Please transcribe the data below in full, word for word, without the images.

Source material
--- START ---

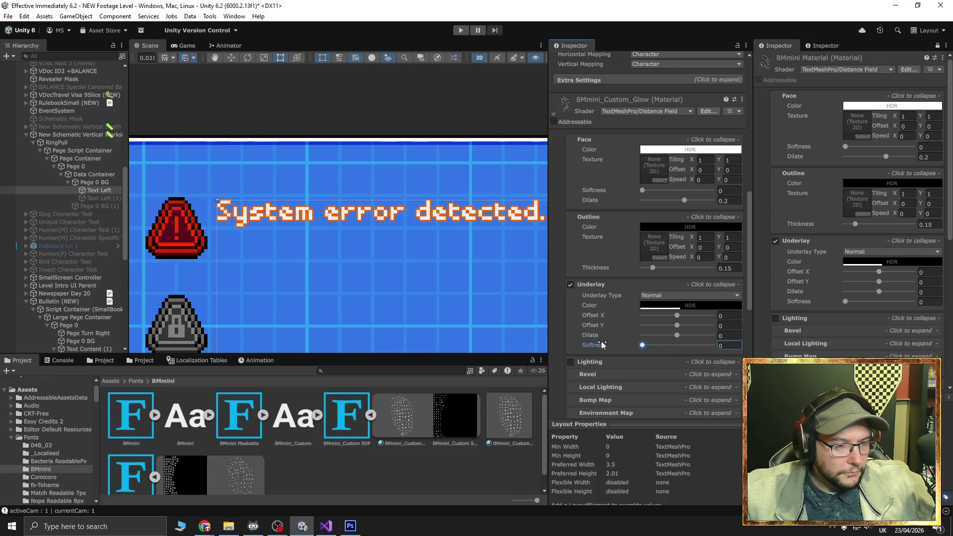
scroll(643, 276, up, 5)
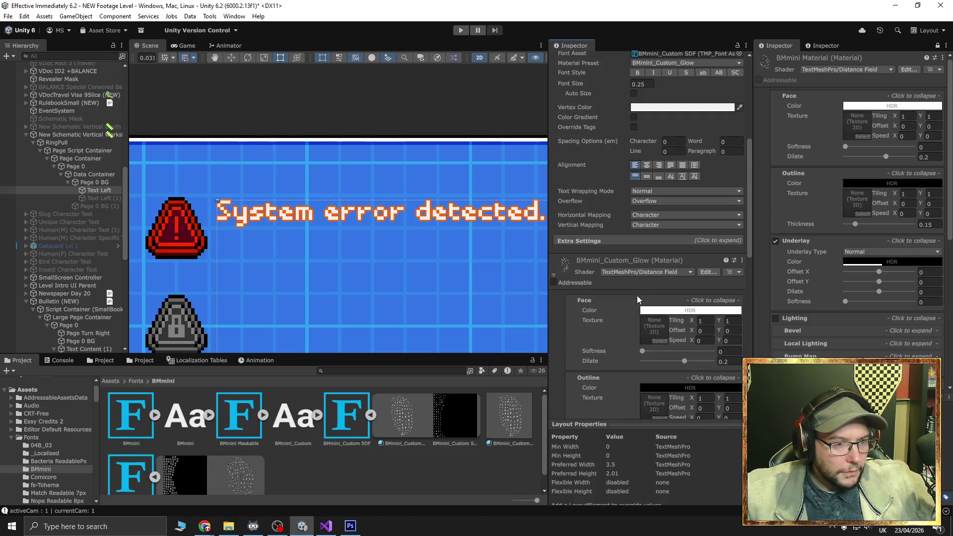
scroll(638, 306, down, 3)
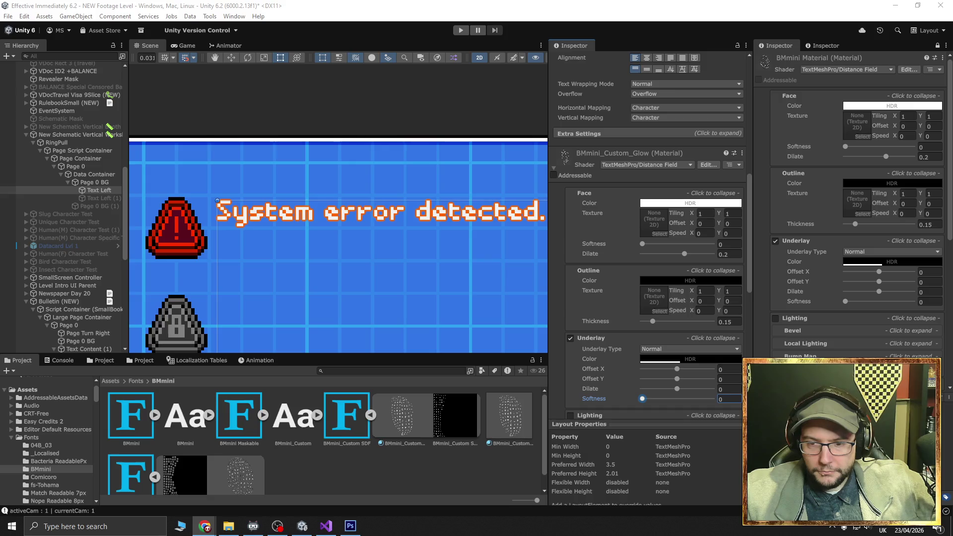
scroll(448, 421, down, 1)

--- END ---

Expected output
scroll(643, 276, up, 5)
scroll(638, 306, down, 3)
scroll(448, 421, down, 1)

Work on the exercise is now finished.